Наделение бесконтрольной властью бюрократии ведет к коррупции. Рабочие места, образование и большая часть льгот зависят от той или иной степени личных отношений. Один из исторических парадоксов состоит в том, что коммунизм, утверждающий, что он является предвестником бесклассового будущего, в итоге создает привилегированный класс, сравнимый с традиционным феодализмом.
Когда Дэн и его соратники решились сломать эту тенденцию, приняв рыночную экономику и децентрализовав принятие решений, они объединили – на начальной стадии реформы – проблемы центрального планирования с проблемами свободного рынка. Попытка сделать так, чтобы цены отражали реальные затраты, ведет к росту цен, по крайней мере в краткосрочном плане. Инфляционный всплеск стал одним из спусковых механизмов беспорядков.
Поворот в сторону рыночной экономики фактически высветил возможности для коррупции, по крайней мере на начальной стадии. А поскольку уменьшающийся, но все еще большой государственный сектор сосуществовал с растущей рыночной экономикой, то в итоге появились два вида цен. Бессовестные чиновники и предприниматели оказались, таким образом, в положении, вынуждающем перекладывать основные фонды и товары из одного сектора в другой для получения личной выгоды. Короче, начало реформы может – и в Китае так и случилось – привести к краткосрочным нестыковкам среди отдельных групп населения и стать причиной недовольства.
Вполне вероятно, что Дэн Сяопин был слишком смелым в своих экономических реформах и, несомненно, слишком осторожным в политических реформах, которые его курс сделал неизбежными, – по иронии судьбы, противоположную ошибку совершил его современник Михаил Горбачев. Его задача была тем более трудной, что многие в коммунистической элите занимали двойственную позицию. В большинстве стран, переживавших аналогичного рода экономические трансформации, прогрессивные управленцы на низком уровне должны преодолевать сопротивление со стороны более консервативного старшего руководства. В Китае произошло противоположное. Упор высшего руководства на материальных стимулах и рыночных силах претворялся в жизнь исполнителями, не имевшими опыта выполнения таких мер и не испытывавших энтузиазма в отношении процесса реформ. Дэну пришлось в силу этого сражаться на два фронта: против коррупции, которую вызвала реформа, и против остатков маоистов, настаивавших на своем варианте коммунистической экономики. Выиграв бой на экономическом фронте, он довольствовался продолжающимся коммунистическим доминированием в политической области. Дэн предпочел смириться с парадоксальностью ситуации, настаивая на политической стабильности ради возможности завершения социально-экономической революции.

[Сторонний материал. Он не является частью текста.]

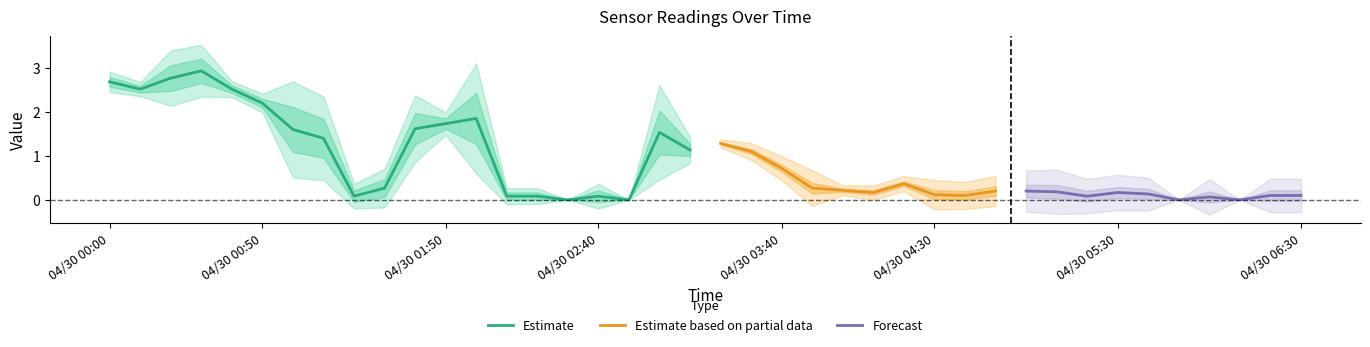

At which label does Estimate first exceed 1?

04/30 00:00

По его мнению, он боролся против хаоса, а не против демократии. «Я остаюсь реформатором, – сказал мне Дэн через полгода после подавления тяньаньмэньского восстания, – но если бы была утрачена стабильность, то для ее восстановления понадобилась бы жизнь целого поколения».

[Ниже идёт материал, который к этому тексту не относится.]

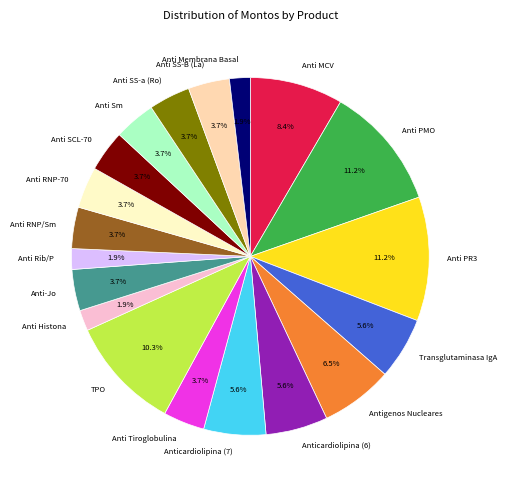

What portion of the pie excludes Anti MCV?

91.6%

Я обрисовал обстоятельства вокруг волнений на площади Тяньаньмэнь потому, что они обозначили поворотный момент, во время которого многие стали воспринимать Китай как идеологического и политического противника. На деле же они выросли из дилемм реформы, как, впрочем, и из коммунистической идеологии. Над ними полностью довлели соображения китайской внутренней политики, и они не представляли философию, предназначавшуюся для применения где-либо еще 30
.Но какими бы ни были мотивы Дэна, жестокость подавления на площади Тяньаньмэнь, свидетелем которой по телевидению был весь мир, заклеймила Китай как репрессивный режим. Это совпало с периодом (начиная с середины 1970-х годов) возросшего внимания к правам человека в промышленно развитых демократиях, и особенно в Соединенных Штатах, где вопрос о правах человека был в центре внимания, и он быстро стал главной темой американских отношений с Китаем. Все остальные вопросы были подчинены озабоченности внутренней структурой Китая и оказались под его воздействием, потому что разногласия, которые до этого времени считались нормальным побочным продуктом отношений между великими державами, теперь оказались, в представлении многих участников американских общественных дискуссий, конфликтами с тоталитарным злом.

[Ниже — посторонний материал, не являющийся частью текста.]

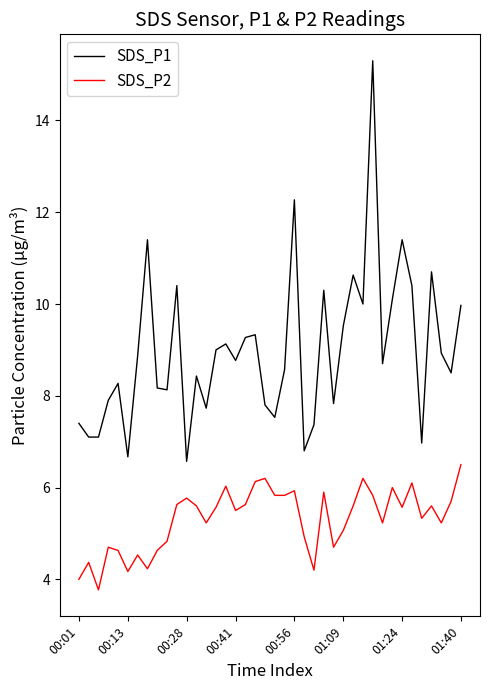

What is the maximum value for SDS_P2?

6.5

Одновременно военная модернизация Китая, которая откладывалась в первое десятилетие реформ Дэн Сяопина, привлекла растущее внимание. Китайские действия все больше интерпретировались через призму геополитических и идеологических замыслов в отношении своих соседей. Последовал целый цикл сбывающихся пророчеств, в немалой степени усиленный периодически проявляющейся тяжеловесной китайской тактикой.